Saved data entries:
━━━━

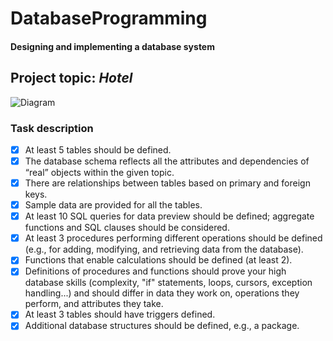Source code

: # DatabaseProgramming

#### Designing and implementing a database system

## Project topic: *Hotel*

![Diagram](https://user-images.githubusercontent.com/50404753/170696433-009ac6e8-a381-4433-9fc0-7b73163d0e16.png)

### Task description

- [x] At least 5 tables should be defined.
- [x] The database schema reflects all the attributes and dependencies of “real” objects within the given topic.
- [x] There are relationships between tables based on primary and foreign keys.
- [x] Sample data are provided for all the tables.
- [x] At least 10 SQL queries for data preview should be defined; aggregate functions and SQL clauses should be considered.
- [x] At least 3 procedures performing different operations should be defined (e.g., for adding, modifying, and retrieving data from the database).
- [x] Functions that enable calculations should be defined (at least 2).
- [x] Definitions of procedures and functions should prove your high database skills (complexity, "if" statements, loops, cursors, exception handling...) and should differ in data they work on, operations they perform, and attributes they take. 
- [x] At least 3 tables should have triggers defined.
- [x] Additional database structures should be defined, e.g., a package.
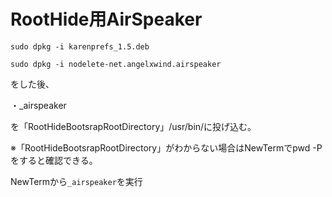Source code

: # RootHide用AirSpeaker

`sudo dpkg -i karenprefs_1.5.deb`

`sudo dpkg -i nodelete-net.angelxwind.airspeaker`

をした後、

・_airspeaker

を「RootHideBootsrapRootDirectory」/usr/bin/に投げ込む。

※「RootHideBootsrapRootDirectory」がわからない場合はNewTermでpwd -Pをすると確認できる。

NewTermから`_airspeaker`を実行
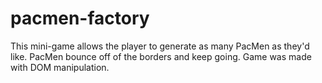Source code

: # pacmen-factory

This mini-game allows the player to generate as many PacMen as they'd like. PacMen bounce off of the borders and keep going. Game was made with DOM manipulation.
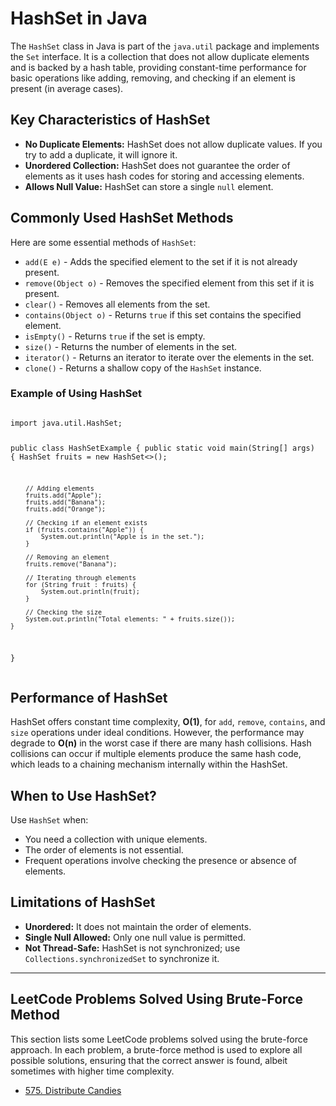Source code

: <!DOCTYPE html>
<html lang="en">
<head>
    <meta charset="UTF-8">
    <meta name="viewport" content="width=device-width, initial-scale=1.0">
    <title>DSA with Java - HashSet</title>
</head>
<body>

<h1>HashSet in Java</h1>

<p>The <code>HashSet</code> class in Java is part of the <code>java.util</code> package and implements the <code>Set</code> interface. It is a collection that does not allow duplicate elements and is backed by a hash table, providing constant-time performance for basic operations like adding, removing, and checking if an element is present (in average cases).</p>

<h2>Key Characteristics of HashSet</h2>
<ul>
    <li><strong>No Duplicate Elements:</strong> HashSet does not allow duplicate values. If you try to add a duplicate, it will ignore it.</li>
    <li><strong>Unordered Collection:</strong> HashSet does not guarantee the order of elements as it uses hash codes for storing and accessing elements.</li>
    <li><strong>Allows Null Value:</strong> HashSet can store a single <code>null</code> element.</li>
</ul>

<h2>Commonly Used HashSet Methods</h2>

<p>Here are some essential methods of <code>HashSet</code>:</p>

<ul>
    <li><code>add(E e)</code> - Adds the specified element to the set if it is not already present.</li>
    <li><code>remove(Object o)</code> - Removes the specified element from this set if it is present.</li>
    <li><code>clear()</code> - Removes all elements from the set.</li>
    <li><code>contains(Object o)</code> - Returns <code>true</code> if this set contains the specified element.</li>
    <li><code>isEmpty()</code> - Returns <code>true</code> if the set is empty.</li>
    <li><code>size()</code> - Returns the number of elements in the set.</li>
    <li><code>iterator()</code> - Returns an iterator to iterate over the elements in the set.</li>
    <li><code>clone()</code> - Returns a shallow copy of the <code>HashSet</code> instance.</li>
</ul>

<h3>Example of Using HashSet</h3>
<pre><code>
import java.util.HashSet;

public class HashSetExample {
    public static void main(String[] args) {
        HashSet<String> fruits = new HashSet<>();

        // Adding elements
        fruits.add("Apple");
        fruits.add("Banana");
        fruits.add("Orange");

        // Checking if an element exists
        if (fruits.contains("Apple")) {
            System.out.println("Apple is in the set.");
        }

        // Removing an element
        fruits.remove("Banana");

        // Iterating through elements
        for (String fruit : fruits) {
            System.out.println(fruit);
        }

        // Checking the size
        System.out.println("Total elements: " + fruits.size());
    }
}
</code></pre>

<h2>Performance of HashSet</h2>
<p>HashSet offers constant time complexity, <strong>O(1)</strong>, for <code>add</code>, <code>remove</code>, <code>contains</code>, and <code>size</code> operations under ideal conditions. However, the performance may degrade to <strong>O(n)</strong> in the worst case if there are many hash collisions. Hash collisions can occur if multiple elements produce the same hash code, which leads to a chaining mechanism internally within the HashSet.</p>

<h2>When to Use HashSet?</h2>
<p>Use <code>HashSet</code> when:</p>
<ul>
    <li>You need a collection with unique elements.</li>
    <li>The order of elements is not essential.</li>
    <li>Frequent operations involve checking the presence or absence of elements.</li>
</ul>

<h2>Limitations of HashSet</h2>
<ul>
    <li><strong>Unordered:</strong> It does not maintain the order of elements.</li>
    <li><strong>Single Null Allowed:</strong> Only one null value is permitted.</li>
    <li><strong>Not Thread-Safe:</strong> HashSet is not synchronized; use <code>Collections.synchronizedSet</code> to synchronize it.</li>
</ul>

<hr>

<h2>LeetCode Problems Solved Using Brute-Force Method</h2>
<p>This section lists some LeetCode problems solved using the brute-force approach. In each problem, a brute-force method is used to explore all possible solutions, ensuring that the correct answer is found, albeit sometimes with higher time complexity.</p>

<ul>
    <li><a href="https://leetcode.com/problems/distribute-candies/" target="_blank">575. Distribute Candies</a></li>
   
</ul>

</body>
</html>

━━━━

Problem statement
Make an exact copy of the records above, one that has none of the pictures.

Solution below
Source code

: # DatabaseProgramming

#### Designing and implementing a database system

## Project topic: *Hotel*

![Diagram](https://user-images.githubusercontent.com/50404753/170696433-009ac6e8-a381-4433-9fc0-7b73163d0e16.png)

### Task description

- [x] At least 5 tables should be defined.
- [x] The database schema reflects all the attributes and dependencies of “real” objects within the given topic.
- [x] There are relationships between tables based on primary and foreign keys.
- [x] Sample data are provided for all the tables.
- [x] At least 10 SQL queries for data preview should be defined; aggregate functions and SQL clauses should be considered.
- [x] At least 3 procedures performing different operations should be defined (e.g., for adding, modifying, and retrieving data from the database).
- [x] Functions that enable calculations should be defined (at least 2).
- [x] Definitions of procedures and functions should prove your high database skills (complexity, "if" statements, loops, cursors, exception handling...) and should differ in data they work on, operations they perform, and attributes they take. 
- [x] At least 3 tables should have triggers defined.
- [x] Additional database structures should be defined, e.g., a package.
Source code

: # RootHide用AirSpeaker

`sudo dpkg -i karenprefs_1.5.deb`

`sudo dpkg -i nodelete-net.angelxwind.airspeaker`

をした後、

・_airspeaker

を「RootHideBootsrapRootDirectory」/usr/bin/に投げ込む。

※「RootHideBootsrapRootDirectory」がわからない場合はNewTermでpwd -Pをすると確認できる。

NewTermから`_airspeaker`を実行
Source code

: # pacmen-factory

This mini-game allows the player to generate as many PacMen as they'd like. PacMen bounce off of the borders and keep going. Game was made with DOM manipulation.
Source code

: <!DOCTYPE html>
<html lang="en">
<head>
    <meta charset="UTF-8">
    <meta name="viewport" content="width=device-width, initial-scale=1.0">
    <title>DSA with Java - HashSet</title>
</head>
<body>

<h1>HashSet in Java</h1>

<p>The <code>HashSet</code> class in Java is part of the <code>java.util</code> package and implements the <code>Set</code> interface. It is a collection that does not allow duplicate elements and is backed by a hash table, providing constant-time performance for basic operations like adding, removing, and checking if an element is present (in average cases).</p>

<h2>Key Characteristics of HashSet</h2>
<ul>
    <li><strong>No Duplicate Elements:</strong> HashSet does not allow duplicate values. If you try to add a duplicate, it will ignore it.</li>
    <li><strong>Unordered Collection:</strong> HashSet does not guarantee the order of elements as it uses hash codes for storing and accessing elements.</li>
    <li><strong>Allows Null Value:</strong> HashSet can store a single <code>null</code> element.</li>
</ul>

<h2>Commonly Used HashSet Methods</h2>

<p>Here are some essential methods of <code>HashSet</code>:</p>

<ul>
    <li><code>add(E e)</code> - Adds the specified element to the set if it is not already present.</li>
    <li><code>remove(Object o)</code> - Removes the specified element from this set if it is present.</li>
    <li><code>clear()</code> - Removes all elements from the set.</li>
    <li><code>contains(Object o)</code> - Returns <code>true</code> if this set contains the specified element.</li>
    <li><code>isEmpty()</code> - Returns <code>true</code> if the set is empty.</li>
    <li><code>size()</code> - Returns the number of elements in the set.</li>
    <li><code>iterator()</code> - Returns an iterator to iterate over the elements in the set.</li>
    <li><code>clone()</code> - Returns a shallow copy of the <code>HashSet</code> instance.</li>
</ul>

<h3>Example of Using HashSet</h3>
<pre><code>
import java.util.HashSet;

public class HashSetExample {
    public static void main(String[] args) {
        HashSet<String> fruits = new HashSet<>();

        // Adding elements
        fruits.add("Apple");
        fruits.add("Banana");
        fruits.add("Orange");

        // Checking if an element exists
        if (fruits.contains("Apple")) {
            System.out.println("Apple is in the set.");
        }

        // Removing an element
        fruits.remove("Banana");

        // Iterating through elements
        for (String fruit : fruits) {
            System.out.println(fruit);
        }

        // Checking the size
        System.out.println("Total elements: " + fruits.size());
    }
}
</code></pre>

<h2>Performance of HashSet</h2>
<p>HashSet offers constant time complexity, <strong>O(1)</strong>, for <code>add</code>, <code>remove</code>, <code>contains</code>, and <code>size</code> operations under ideal conditions. However, the performance may degrade to <strong>O(n)</strong> in the worst case if there are many hash collisions. Hash collisions can occur if multiple elements produce the same hash code, which leads to a chaining mechanism internally within the HashSet.</p>

<h2>When to Use HashSet?</h2>
<p>Use <code>HashSet</code> when:</p>
<ul>
    <li>You need a collection with unique elements.</li>
    <li>The order of elements is not essential.</li>
    <li>Frequent operations involve checking the presence or absence of elements.</li>
</ul>

<h2>Limitations of HashSet</h2>
<ul>
    <li><strong>Unordered:</strong> It does not maintain the order of elements.</li>
    <li><strong>Single Null Allowed:</strong> Only one null value is permitted.</li>
    <li><strong>Not Thread-Safe:</strong> HashSet is not synchronized; use <code>Collections.synchronizedSet</code> to synchronize it.</li>
</ul>

<hr>

<h2>LeetCode Problems Solved Using Brute-Force Method</h2>
<p>This section lists some LeetCode problems solved using the brute-force approach. In each problem, a brute-force method is used to explore all possible solutions, ensuring that the correct answer is found, albeit sometimes with higher time complexity.</p>

<ul>
    <li><a href="https://leetcode.com/problems/distribute-candies/" target="_blank">575. Distribute Candies</a></li>
   
</ul>

</body>
</html>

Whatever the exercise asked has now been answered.